- Un verger
Un verger
Huile sur toile
Signé, daté et situé en bas à gauche : ' George Morren Août 1890 Leerne'
100 x 175 cm

George Morren

(Anvers 1868 - Bruxelles 1941)

Biographie

Peintre, pastelliste et graveur.
George peint des figures, des paysages, des portraits, des intérieurs ensoleillés.
Elève de l’Académie d’Anvers ainsi que d’Emile Claus. George fréquente aussi les ateliers de F. Roll, Eugène Carrière et Puvis de Chavannes à Paris où il se perfectionne.
Le jeune Morren est d’abord attiré par l’impressionnisme et dans les œuvres de sa première période, on retrouve souvent un lien avec A. Renoir. Vers 1890, Morren travaille pendant une courte période dans un style pointilliste pendant laquelle il se montre un émule de Signac et Seurat.
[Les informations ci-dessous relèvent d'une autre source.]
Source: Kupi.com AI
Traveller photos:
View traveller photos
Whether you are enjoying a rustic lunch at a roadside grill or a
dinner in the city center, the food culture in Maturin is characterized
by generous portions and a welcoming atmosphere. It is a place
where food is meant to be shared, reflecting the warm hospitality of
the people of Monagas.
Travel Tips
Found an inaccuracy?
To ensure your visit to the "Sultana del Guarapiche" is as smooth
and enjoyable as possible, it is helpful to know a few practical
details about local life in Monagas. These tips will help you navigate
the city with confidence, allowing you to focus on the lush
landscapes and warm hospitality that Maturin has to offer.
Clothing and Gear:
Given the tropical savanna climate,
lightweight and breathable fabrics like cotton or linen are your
Morren est alors néo-impressionniste.
Georges fait de la lumière son atout majeur.
Dans sa prime jeunesse, George fréquente plusieurs ateliers parisiens de renom.
Mais celui-ci évolue vite vers une œuvre luministe.
En 1904, il est fondateur du cercle « Vie et Lumière ».
Les jeux de lumière continuent à le passionner, néanmoins, petit à petit, les formes deviennent plus nettes et les couleurs plus claires. Ses œuvres ont toujours été d’inspiration française et les sujets intimistes occupent une place privilégiée.
Les femmes saisies dans leur intimité ou représentées dans des jardins ensoleillés sont ses sujets de prédilection.
George apprécie particulièrement chez Claus le caractère immatériel donné par la lumière. Pour obtenir l’aération lumineuse tant convoitée par l’impressionnisme, il comprit qu’il était nécessaire de réserver entre les touches de couleur, en de multiples endroits du support, de petites zones blanches, par conséquent non couvertes de pigments, de manière à permettre, par l’allègement des tons qui en découle, une meilleure propagation des ondes lumineuses.
Morren travaille souvent en France et, en 1910, il s’installe à Saint-Germain-en-Laye où il restera 20 années durant.
Comme l’ont fait bien des fauves et des impressionnistes, il partait pour de fréquents séjours dans le Midi afin de capter les irisations de la lumière à la surface des flots.
Ses vues portuaires, ses jeunes femmes printanières et ses jardins d’Ile-de-France, sont montrés assez régulièrement à La Libre Esthétique.
Membre fondateur de l’Association « Pour l’Art », « Eenigen » et « l’Art contemporain » (précurseur de « Kunst van Heden », dont il devient membre plus tard).
Il a une prédilection pour les thèmes intimistes : figures. Il expose régulièrement à La Libre Esthétique.
En 1926, la Galerie Giroux lui consacre une grande rétrospective, ainsi que le Palais des Beaux-Arts de Bruxelles en 1931 et 1942.